Zingy Fruit Salad with Whipped Coconut Cream
Prep time
Total time
Summer berries work wonderfully in this fruit salad topped with whipped coconut cream - great for the gluten free lifestyle.
Recipe type: Fruit Dessert
Cuisine: Fruit
Serves: 3-4
  • 1 c. blueberries
  • 1 c. small-dice strawberries
  • 1 c. small-dice mango
  • 2 Tb. fresh lime juice (1 lime)
  • 1 Tb. powdered sugar
  • Coconut cream from a 13.5-14 oz. can full-fat coconut milk
  • 1 Tb. honey, maple syrup or powdered sugar
  1. Combine fruit in a bowl and stir to combine.
  2. Stir together lime juice and powdered sugar. Pour over fruit and mix well. Set aside.
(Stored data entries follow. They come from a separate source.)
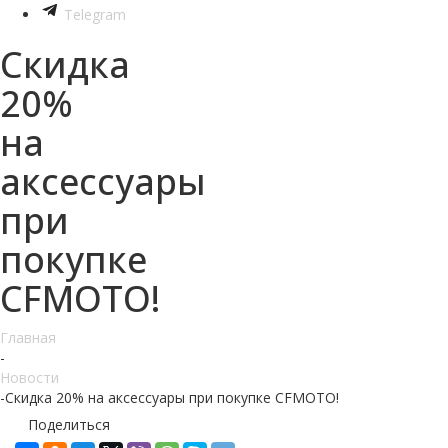
Telegram
Скидка
20%
на
аксессуары
при
покупке
CFMOTO!
Главная
-
Новости
-
Скидка 20% на аксессуары при покупке CFMOTO!
Поделиться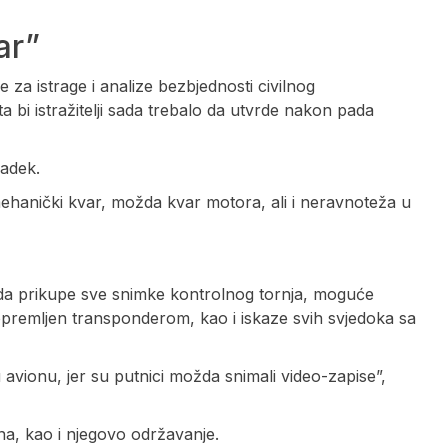
ar”
 za istrage i analize bezbjednosti civilnog
a bi istražitelji sada trebalo da utvrde nakon pada
oadek.
ehanički kvar, možda kvar motora, ali i neravnoteža u
ti da prikupe sve snimke kontrolnog tornja, moguće
opremljen transponderom, kao i iskaze svih svjedoka sa
avionu, jer su putnici možda snimali video-zapise”,
iona, kao i njegovo održavanje.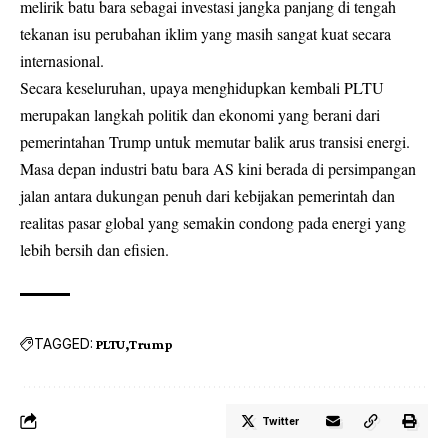
melirik batu bara sebagai investasi jangka panjang di tengah
tekanan isu perubahan iklim yang masih sangat kuat secara
internasional.
Secara keseluruhan, upaya menghidupkan kembali PLTU
merupakan langkah politik dan ekonomi yang berani dari
pemerintahan Trump untuk memutar balik arus transisi energi.
Masa depan industri batu bara AS kini berada di persimpangan
jalan antara dukungan penuh dari kebijakan pemerintah dan
realitas pasar global yang semakin condong pada energi yang
lebih bersih dan efisien.
TAGGED:
PLTU
Trump
Twitter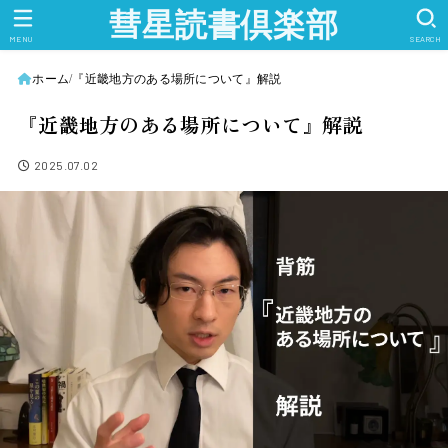
彗星読書倶楽部
MENU
SEARCH
ホーム
『近畿地方のある場所について』解説
『近畿地方のある場所について』解説
2025.07.02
  3. Remove the coconut cream from the refrigerated can (you should have about 1 cup) and place in the bowl of a stand mixer. Add honey, maple syrup or powdered sugar. Whip on very high until the cream is fluffy. Spoon over fruit when ready to serve. Top the cream with lime zest or fresh mint (optional).
1) I used Badia brand coconut milk, but have also had luck with Trader Joe’s and Thai brand.
2) Be sure to whip the cream just before you plan to serve it so it doesn’t separate.
3) I suggest not refrigerating the fruit before you serve it so it doesn't get mushy and lose some of its fresh color.